WORK REQUEST:
Quote each line exactly, from the line that contains "2022 Audi S8" down to the last line of the listing, and no other lines.

------------------------------

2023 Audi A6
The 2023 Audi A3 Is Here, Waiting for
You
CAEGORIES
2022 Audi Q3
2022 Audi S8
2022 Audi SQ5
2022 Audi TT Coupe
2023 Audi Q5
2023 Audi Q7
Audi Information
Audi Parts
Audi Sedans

------------------------------

OUTPUT FOR THIS EXERCISE:
2022 Audi S8
2022 Audi SQ5
2022 Audi TT Coupe
2023 Audi Q5
2023 Audi Q7
Audi Information
Audi Parts
Audi Sedans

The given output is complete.